Defesa dos trabalhadores

Entre os representantes dos trabalhadores que discursaram esteve o presidente nacional da Força Sindical, Miguel Torres, que lembrou que este tema era mais comum em décadas passadas, mas que ainda perdura na sociedade. Ele ainda trouxe exemplos de outros países, para alertar que flexibilizações no entendimento podem gerar situações como a ocorrida na fábrica da Nissan, em Canton, nos Estados Unidos, onde trabalhadores utilizaram fraldas nos idos de 2016.

“Ir ao banheiro durante o trabalho não pode ser tratado como privilégio. É uma questão de saúde e dignidade. Precisamos garantir condições de trabalho que respeitem as necessidades básicas de cada pessoa. O movimento sindical precisa estar presente onde decisões que afetam a vida de quem trabalha estão sendo discutidas”, afirmou Torres.
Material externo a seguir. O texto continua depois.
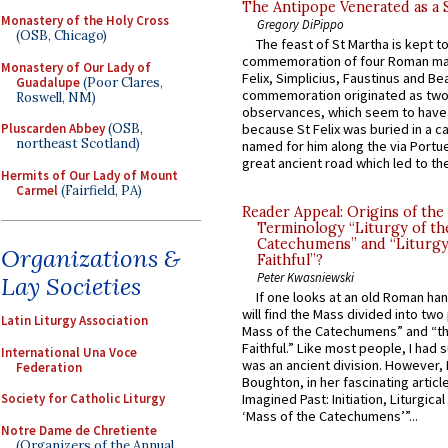
The Antipope Venerated as a 
Monastery of the Holy Cross
Gregory DiPippo
(OSB, Chicago)
The feast of St Martha is kept t
commemoration of four Roman ma
Monastery of Our Lady of
Felix, Simplicius, Faustinus and Bea
Guadalupe
(Poor Clares,
commemoration originated as two
Roswell, NM)
observances, which seem to have
Pluscarden Abbey
(OSB,
because St Felix was buried in a 
northeast Scotland)
named for him along the via Portue
great ancient road which led to the 
Hermits of Our Lady of Mount
Carmel
(Fairfield, PA)
Reader Appeal: Origins of the
Terminology “Liturgy of th
Catechumens” and “Liturgy
Organizations &
Faithful”?
Peter Kwasniewski
Lay Societies
If one looks at an old Roman ha
will find the Mass divided into two
Latin Liturgy Association
Mass of the Catechumens” and “th
Faithful.” Like most people, I had
International Una Voce
was an ancient division. However, 
Federation
Boughton, in her fascinating articl
Society for Catholic Liturgy
Imagined Past: Initiation, Liturgica
‘Mass of the Catechumens’”...
Notre Dame de Chretiente
(Organizers of the Annual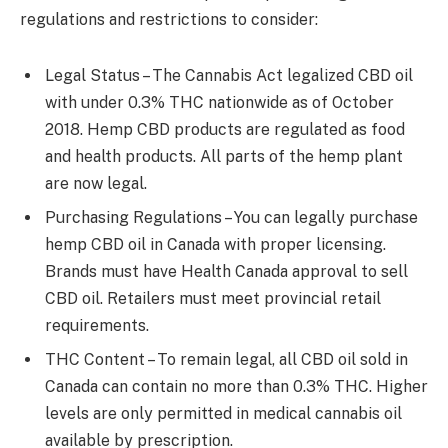
regulations and restrictions to consider:
Legal Status – The Cannabis Act legalized CBD oil
with under 0.3% THC nationwide as of October
2018. Hemp CBD products are regulated as food
and health products. All parts of the hemp plant
are now legal.
Purchasing Regulations – You can legally purchase
hemp CBD oil in Canada with proper licensing.
Brands must have Health Canada approval to sell
CBD oil. Retailers must meet provincial retail
requirements.
THC Content – To remain legal, all CBD oil sold in
Canada can contain no more than 0.3% THC. Higher
levels are only permitted in medical cannabis oil
available by prescription.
Audiência Pública. Foto: TST

Já Sérgio Paixão Pardo, representante da OIT (Organização Internacional do Trabalho) para o Cone Sul, destacou que as normas internacionais do trabalho não contemplam uma regra de minutos, frequência ou autorização para o uso de sanitários.

“As normas internacionais estabelecem que a organização do trabalho, tempo de trabalho e os processos produtivos integram a política de prevenção e devem considerar as capacidades físicas e mentais das pessoas que trabalham. Uma necessidade de substituição e de continuidade operacional pode ser um dado objetivo da organização do trabalho, mas esse dado não retira da organização produtiva a sua responsabilidade preventiva [para proteger a saúde física e mental do trabalhador]”, diz.

Apesar dessa responsabilidade, ele explica que a produtividade e a saúde não estão em polos opostos: “é necessário compatibilizá-los mediante a prevenção e adaptação do trabalho às pessoas por suas características e necessidades fisiológicas, como parte da dignidade e da condição humana e da promoção do trabalho decente para todos”, completa Pardo.